FIVE THINGS TO KNOW BEFORE BUYING OR SELLING A BUSINESS
Following are some practical observations about buying or selling a business that every business owner should know before venturing into this often unfamiliar territory.
First, Run the Numbers. For example, because the tax liabilities of two likely sales structures vary widely, with one structure risking a double tax. For another example, conditioning payments on certain events could increase the tax rate on them significantly.
“It’s Not Signed ‘Til It’s Signed”. At the beginning of sale talks, papers fly, chief among them “letters of intent” or “term sheets”. They should be expressly nonbinding and serve only to align the parties on basic deal structure and terms. The binding deal should come only in a complete purchase agreement including all attachments.

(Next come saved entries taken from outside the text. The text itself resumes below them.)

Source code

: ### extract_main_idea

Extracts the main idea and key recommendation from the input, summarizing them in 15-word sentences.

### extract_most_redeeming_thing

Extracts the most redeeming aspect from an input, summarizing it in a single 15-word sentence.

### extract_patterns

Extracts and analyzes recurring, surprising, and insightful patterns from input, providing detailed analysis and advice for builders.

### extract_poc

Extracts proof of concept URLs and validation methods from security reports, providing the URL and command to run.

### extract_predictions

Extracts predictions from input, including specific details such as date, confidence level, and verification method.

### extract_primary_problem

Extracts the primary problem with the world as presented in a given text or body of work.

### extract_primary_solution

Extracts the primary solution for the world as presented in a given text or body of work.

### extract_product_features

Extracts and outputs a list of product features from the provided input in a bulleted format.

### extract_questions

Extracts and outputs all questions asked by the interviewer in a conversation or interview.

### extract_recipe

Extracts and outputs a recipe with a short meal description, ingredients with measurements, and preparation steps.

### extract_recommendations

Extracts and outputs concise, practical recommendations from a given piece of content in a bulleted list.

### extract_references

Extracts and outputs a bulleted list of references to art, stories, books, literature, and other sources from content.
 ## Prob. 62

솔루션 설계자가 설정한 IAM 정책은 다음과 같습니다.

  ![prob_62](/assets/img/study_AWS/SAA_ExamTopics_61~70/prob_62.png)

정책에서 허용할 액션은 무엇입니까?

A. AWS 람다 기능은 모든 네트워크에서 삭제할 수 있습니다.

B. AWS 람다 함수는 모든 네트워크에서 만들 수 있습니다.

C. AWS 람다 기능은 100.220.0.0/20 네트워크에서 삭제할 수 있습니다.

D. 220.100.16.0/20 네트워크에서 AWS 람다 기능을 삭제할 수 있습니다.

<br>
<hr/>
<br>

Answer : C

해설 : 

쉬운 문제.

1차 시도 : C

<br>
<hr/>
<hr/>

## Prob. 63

Buyer Beware. Just like buying a house or car, the law favors those who conduct a careful, thorough “due diligence” exam before buying a business.
Power of the Pen. Deal etiquette is for buyers to draft all purchase documents and sellers to draft all debt documents (like notes and security agreements). Buyers sometimes let sellers draft purchase documents, however, only to learn that the fees saved are far outweighed by unfavorable language that cannot be dislodged.
Wheat from Chaff. Fundamentally, acquisitions take the form of either a stock sale or an asset sale. The seller receives either cash or stock, or some combination. If you don’t carefully select the structure, you could end up with a surprise, for example, on who ends up with hidden liabilities. The above is just a sampling and not a complete list, as there are other points to consider.
The above is just a sampling and not a complete list, as there are other points to consider.